Correspondance de Gustave Flaubert/Tome 7/1418

Louis Conard (Volume 7p. 91-93).

1418. À SA NIÈCE CAROLINE.
Mercredi soir minuit, 26 novembre 1873.

J’ai reçu tantôt à 2 h ½ un télégramme de vous qui me demande de mes nouvelles. Mais, mon pauvre chat, voilà la troisième (et même, je crois, quatrième) lettre que je vous adresse ! La première était « poste restante » et la seconde à l’Hôtel du Kung-Karl. Peut-être n’ai-je pas mis suffisamment de timbres ? car le facteur m’a dit, dimanche, en prenant ma lettre, qu’il fallait 12 sols ! Les autres n’en avaient que huit. Je suis bien fâché, ma chérie, de te donner de l’inquiétude. Il me semble pourtant que ce n’est pas ma faute. Au moins, as-tu reçu le télégramme d’aujourd’hui ?

Je vois avec plaisir que le voyage ne t’a pas fatiguée ! Quelle gaillarde ! Aller au musée, tout de suite, en débarquant ! Et tu es bien gentille ! tu n’oublies pas Vieux ! Un bon baiser pour te récompenser.

J’ai fini le Candidat, comme tu sais. J’ai télégraphié à Carvalho que je l’attendais. Ledit Carvalho m’a répondu qu’il viendrait vendredi ou lundi ; au reste, qu’il me ferait savoir demain le jour précis de son arrivée. Ainsi, ma prochaine lettre te dira le résultat de cette lecture. Grande affaire ! Advienne que pourra, après tout ! Je me suis remis à mes lectures pour Bouvard et Pécuchet, et même aujourd’hui j’ai avalé un volume et demi de l’abbé Bautain, la Chrétienne, qui m’a très intéressé. Cet homme-là connaît le monde de Paris à fond.

Dimanche, j’ai fait chez Lapierre la connaissance de Mme P*** que je trouve une personne très bien. Il n’est sorte de bêtises que je n’aie dites à ce dîner, et je crois que j’ai été très loin ! mais la société était indulgente. La cause de ma gaieté était d’être débarrassé du Candidat !

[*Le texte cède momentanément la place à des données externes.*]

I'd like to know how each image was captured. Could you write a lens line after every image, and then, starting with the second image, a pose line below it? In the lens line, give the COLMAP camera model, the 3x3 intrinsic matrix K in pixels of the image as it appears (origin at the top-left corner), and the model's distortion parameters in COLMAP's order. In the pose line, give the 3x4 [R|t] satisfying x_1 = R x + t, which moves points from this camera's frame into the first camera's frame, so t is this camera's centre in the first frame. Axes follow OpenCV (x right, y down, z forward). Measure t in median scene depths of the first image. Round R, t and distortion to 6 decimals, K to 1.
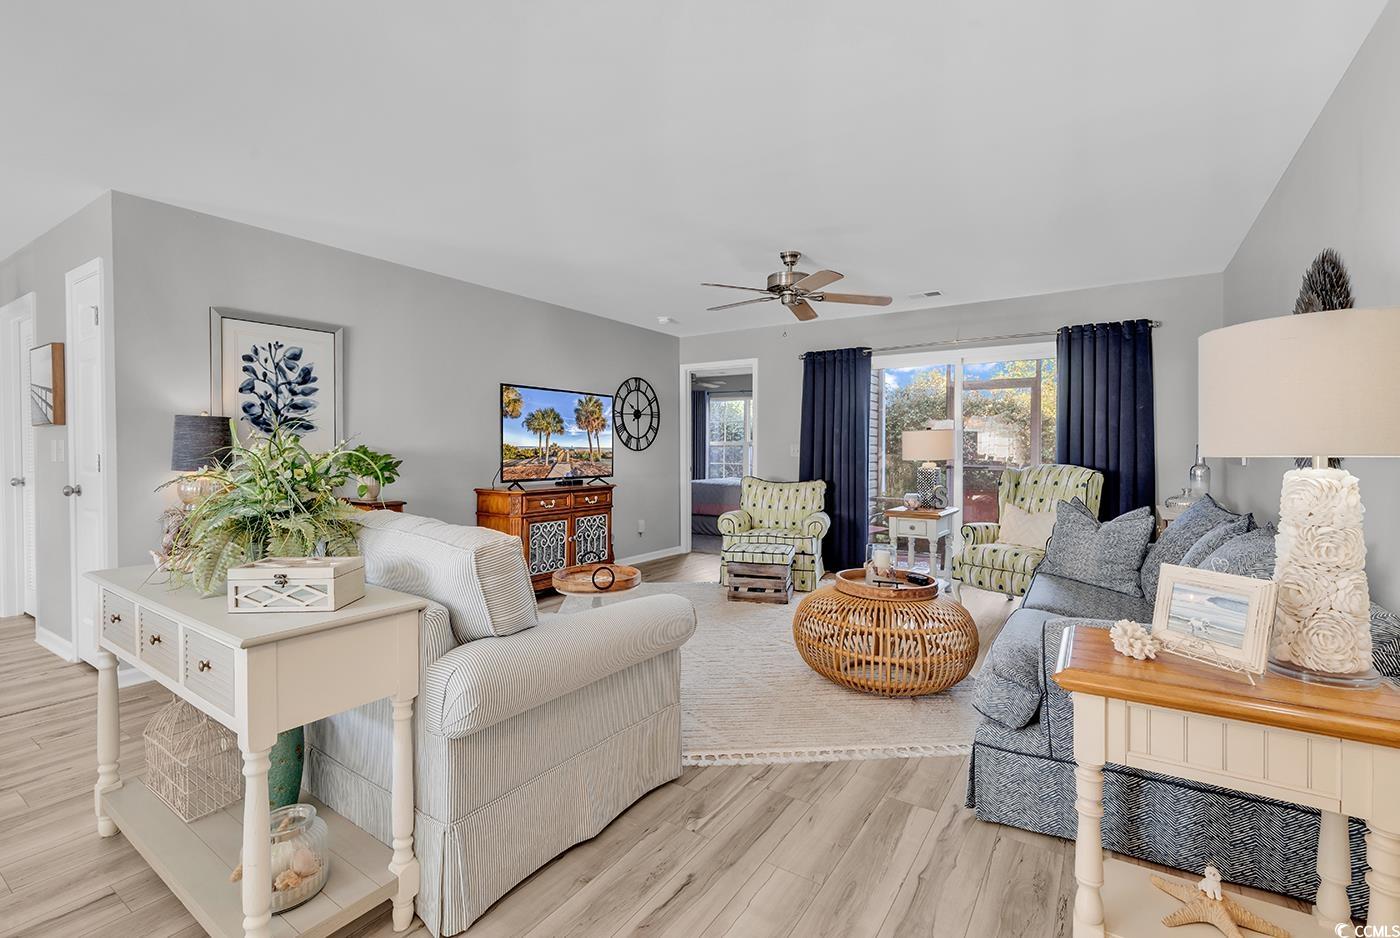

En fait de politique, nous allons être, pour quelque temps, dans le calme. Raoul-Duval, depuis qu’il a voté à plusieurs reprises contre la Droite, a « reconquis sa popularité » ! Il est sûr maintenant d’être réélu.

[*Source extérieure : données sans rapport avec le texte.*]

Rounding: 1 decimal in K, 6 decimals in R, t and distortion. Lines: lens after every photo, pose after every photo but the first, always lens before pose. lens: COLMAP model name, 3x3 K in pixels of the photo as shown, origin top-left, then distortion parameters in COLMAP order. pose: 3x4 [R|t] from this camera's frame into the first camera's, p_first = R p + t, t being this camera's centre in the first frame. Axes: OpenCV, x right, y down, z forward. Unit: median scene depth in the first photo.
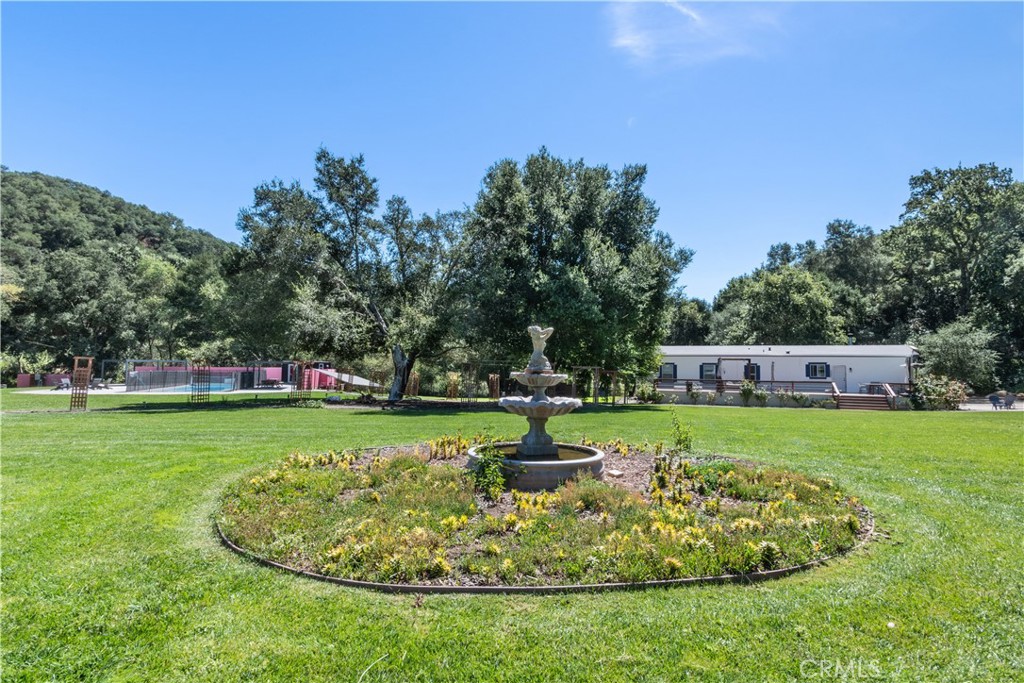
lens RADIAL K [[461.6, 0, 508.7], [0, 461.6, 343.3], [0, 0, 1]] dist [-0.010411, 0.000690]
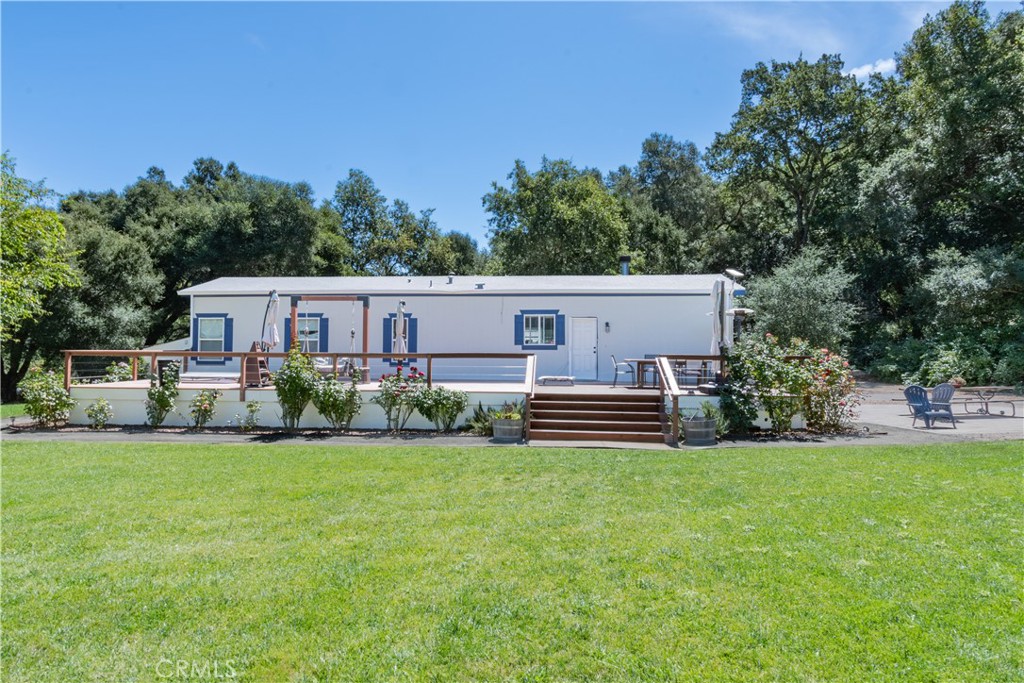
lens RADIAL K [[494.0, 0, 510.5], [0, 494.0, 338.0], [0, 0, 1]] dist [-0.001322, -0.000106]
pose [[0.959979, 0.001409, 0.280068, 0.436429], [-0.008663, 0.999658, 0.024663, 0.046913], [-0.279938, -0.026102, 0.959663, 0.485263]]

Ce soir, au Gymnase, première représentation de Monsieur Alphonse, comédie en trois actes d’Alexandre Dumas. On s’attend à un très grand succès.

L’Événement de dimanche annonçait que Carvalho était présentement chez moi, pour entendre la pièce qui doit succéder à l’Oncle Sam.

J’ai reçu la note de Guilbert : Mille francs en tout (ce qui n’est pas cher), et immédiatement j’ai écrit à Daviron pour qu’il envoyât 1 000 francs à Paris. Depuis plusieurs jours, il fait chaud et extrêmement humide. Les murs suintent ; on est dans le brouillard et dans l’eau. Aujourd’hui, cependant, le soleil s’est remontré. À l’heure qu’il est, minuit, je travaille la fenêtre ouverte ; la nuit est noire et tranquille, et je laisse mourir mon feu. Et toi, pauvre loulou, as-tu froid ? Comment vas-tu ? et la toux d’Ernest ? et ses affaires ? et « tes succès de société » ? Écris-moi très longuement, si tu en as le temps. Il y a aujourd’hui quinze jours que tu m’as quitté. J’espère que dans un mois nous ne serons pas loin de nous revoir. Ma vie continue à se passer sans le moindre épisode. Ma seule distraction m’est fournie par Julio, qui joue avec son petit d’une manière attendrissante. L’autre jour, quand il a reconnu Laporte, il s’est mis à trembler de tous ses membres, à sauter, à japper et à pleurer. Nous en étions si émus que nous en sommes restés béants. On aurait dit une personne humaine.

Mes compliments sur tes talents d’allemand. Voilà ce que c’est que d’avoir une « belle éducation ». T’amuses-tu au musée ? Rapporte-moi des tableaux pour orner mon domicile, et surtout rapporte-toi en bel et bon état.